Widespread faucets always have two handles, and you mount them separately from the spout. The water supply lines connect to the handles, which contain the valve mechanisms, and flexible hoses or rigid pipes connect the handles to the spout. You make all these connections under the sink, and the only parts of the faucet visible from above are the spout and the two handles. They can be flush-mounted to the sink or countertop, or mounted on individual metal bases. Widespread faucets either come with standard spacing between the handles or are adjustable so you can mount them in custom installations.
Virtually every faucet manufacturer has a line of widespread faucets, and styles range from ornate to minimalistic. Spouts can be rectangular or classic, squat or raised. The valve mechanisms are most often cartridges or ceramic disks so that the handles move through 90 degrees instead of 360, as is usual with a compression valve. The standard spacing for widespread faucets is 8 inches on center, or 16 inches between the handles. Some have flexible hoses so you can adjust the spacing if you need to.
Installing a widespread faucet is no more complicated than installing a conventional one.
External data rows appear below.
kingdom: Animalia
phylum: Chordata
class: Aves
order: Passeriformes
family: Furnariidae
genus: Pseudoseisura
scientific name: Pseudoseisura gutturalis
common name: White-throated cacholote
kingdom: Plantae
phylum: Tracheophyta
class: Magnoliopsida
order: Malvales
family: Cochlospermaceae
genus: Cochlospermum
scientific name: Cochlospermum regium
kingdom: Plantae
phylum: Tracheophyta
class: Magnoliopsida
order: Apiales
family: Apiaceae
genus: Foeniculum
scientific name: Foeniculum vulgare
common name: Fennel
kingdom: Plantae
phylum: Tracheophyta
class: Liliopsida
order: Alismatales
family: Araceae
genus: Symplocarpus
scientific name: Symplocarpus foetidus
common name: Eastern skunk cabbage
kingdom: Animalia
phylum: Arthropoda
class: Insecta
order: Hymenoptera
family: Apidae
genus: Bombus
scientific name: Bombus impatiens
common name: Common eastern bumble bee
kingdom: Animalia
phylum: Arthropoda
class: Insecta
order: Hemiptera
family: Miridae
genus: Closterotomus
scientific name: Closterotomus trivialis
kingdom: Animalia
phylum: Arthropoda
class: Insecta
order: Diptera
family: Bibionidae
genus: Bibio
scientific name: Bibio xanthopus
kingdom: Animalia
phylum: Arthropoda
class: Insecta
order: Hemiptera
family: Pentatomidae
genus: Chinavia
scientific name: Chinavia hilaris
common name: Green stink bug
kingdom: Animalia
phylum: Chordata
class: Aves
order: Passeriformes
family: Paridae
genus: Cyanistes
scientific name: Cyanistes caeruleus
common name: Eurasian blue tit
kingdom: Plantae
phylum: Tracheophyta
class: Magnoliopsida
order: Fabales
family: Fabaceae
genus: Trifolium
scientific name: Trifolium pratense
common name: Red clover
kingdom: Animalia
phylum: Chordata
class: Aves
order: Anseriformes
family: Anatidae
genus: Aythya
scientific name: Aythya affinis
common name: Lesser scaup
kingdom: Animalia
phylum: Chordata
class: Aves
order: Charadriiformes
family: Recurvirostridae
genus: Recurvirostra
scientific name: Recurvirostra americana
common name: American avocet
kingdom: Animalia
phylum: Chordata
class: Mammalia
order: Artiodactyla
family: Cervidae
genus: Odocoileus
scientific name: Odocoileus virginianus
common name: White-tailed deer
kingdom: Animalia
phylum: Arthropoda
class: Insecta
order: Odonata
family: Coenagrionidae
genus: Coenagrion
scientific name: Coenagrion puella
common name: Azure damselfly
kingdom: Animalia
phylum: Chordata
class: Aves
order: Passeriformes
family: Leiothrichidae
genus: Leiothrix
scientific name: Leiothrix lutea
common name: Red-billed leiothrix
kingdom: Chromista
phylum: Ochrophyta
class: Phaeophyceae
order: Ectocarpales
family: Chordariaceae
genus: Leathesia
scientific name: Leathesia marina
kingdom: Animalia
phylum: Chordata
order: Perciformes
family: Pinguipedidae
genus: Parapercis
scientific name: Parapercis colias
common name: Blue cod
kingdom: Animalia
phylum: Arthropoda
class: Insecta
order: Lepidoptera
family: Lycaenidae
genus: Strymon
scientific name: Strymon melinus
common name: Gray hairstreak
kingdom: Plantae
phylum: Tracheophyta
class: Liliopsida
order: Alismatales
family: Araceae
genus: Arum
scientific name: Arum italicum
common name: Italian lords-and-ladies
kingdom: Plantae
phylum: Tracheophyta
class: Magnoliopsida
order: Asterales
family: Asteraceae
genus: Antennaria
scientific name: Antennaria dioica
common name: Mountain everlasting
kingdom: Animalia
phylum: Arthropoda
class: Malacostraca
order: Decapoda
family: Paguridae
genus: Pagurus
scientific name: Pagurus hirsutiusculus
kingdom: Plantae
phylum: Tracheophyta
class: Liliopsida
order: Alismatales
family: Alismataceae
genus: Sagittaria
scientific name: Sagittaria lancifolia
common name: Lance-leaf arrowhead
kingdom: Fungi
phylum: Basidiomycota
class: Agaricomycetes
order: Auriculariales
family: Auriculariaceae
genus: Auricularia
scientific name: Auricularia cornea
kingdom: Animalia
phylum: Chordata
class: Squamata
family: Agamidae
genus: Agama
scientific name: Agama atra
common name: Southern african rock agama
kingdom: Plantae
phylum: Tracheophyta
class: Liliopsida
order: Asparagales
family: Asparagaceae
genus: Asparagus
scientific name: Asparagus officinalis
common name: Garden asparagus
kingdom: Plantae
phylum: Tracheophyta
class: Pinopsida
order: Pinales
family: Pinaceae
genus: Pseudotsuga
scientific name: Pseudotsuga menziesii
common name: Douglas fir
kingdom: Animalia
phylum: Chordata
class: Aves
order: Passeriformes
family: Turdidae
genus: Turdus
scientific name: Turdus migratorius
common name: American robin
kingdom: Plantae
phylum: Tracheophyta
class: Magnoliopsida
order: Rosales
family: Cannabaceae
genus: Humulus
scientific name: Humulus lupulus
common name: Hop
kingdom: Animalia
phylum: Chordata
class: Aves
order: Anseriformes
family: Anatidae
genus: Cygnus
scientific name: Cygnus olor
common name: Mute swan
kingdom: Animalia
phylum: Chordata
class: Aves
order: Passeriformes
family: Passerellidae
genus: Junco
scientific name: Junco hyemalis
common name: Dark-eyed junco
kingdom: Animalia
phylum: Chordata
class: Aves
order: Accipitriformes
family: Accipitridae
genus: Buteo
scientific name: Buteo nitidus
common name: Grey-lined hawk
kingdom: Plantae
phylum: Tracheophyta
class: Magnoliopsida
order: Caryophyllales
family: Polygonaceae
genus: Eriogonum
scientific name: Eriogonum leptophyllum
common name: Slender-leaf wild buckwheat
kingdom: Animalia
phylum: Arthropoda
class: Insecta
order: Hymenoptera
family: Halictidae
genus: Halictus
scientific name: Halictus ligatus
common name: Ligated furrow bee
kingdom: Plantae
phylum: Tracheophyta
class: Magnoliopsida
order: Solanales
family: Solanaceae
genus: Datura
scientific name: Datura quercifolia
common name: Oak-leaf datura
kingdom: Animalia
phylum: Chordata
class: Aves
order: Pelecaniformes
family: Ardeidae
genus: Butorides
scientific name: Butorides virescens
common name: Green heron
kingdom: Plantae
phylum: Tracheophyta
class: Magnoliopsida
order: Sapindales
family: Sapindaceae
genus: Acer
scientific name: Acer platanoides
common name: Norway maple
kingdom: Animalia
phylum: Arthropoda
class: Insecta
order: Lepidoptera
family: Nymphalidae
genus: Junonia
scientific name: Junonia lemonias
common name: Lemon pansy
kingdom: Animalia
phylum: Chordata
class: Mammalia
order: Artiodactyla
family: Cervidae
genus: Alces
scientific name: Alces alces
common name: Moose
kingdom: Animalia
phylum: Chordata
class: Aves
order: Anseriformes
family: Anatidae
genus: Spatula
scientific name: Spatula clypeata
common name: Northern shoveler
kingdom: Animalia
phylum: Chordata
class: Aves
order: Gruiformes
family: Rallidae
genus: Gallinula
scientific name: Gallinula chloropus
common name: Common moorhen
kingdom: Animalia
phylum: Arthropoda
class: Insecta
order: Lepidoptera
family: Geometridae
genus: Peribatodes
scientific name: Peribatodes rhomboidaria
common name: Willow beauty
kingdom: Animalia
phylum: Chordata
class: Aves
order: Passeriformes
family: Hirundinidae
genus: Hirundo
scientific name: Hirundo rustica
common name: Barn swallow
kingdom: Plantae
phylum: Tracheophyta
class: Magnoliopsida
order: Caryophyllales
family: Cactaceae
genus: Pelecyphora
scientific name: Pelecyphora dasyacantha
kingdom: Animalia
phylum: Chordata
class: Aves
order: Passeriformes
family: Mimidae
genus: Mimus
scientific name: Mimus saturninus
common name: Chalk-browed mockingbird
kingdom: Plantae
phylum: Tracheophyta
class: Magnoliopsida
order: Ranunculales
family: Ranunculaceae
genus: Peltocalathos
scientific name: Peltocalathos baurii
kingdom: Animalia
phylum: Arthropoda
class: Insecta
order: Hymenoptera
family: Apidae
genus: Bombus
The sink or counter must have three holes. The spout fits through the center one and usually has a threaded pipe that you secure to the bottom of the sink with a nut. The handles go in the holes on either side of the spout and connect to the sink in the same way. The water supply tubes connect to the handles, and, depending on the model, a pair of pipes or hoses connects the handles to the spout. You usually screw these hoses to the connectors, but sometimes they simply snap on.
Widespread faucets look good in almost any installation, and there are just few precautions against using one in your particular project. You need access to the area just under the sink and next to the wall to make the connections, and there has to be enough room for the pipes or hoses that connect the handles to the spout. In some cases, a widespread faucet is preferable to a conventional one with a base plate. A base plate doesn't always fit well on a contoured sink, but the components of a widespread faucet have less surface area and usually will fit.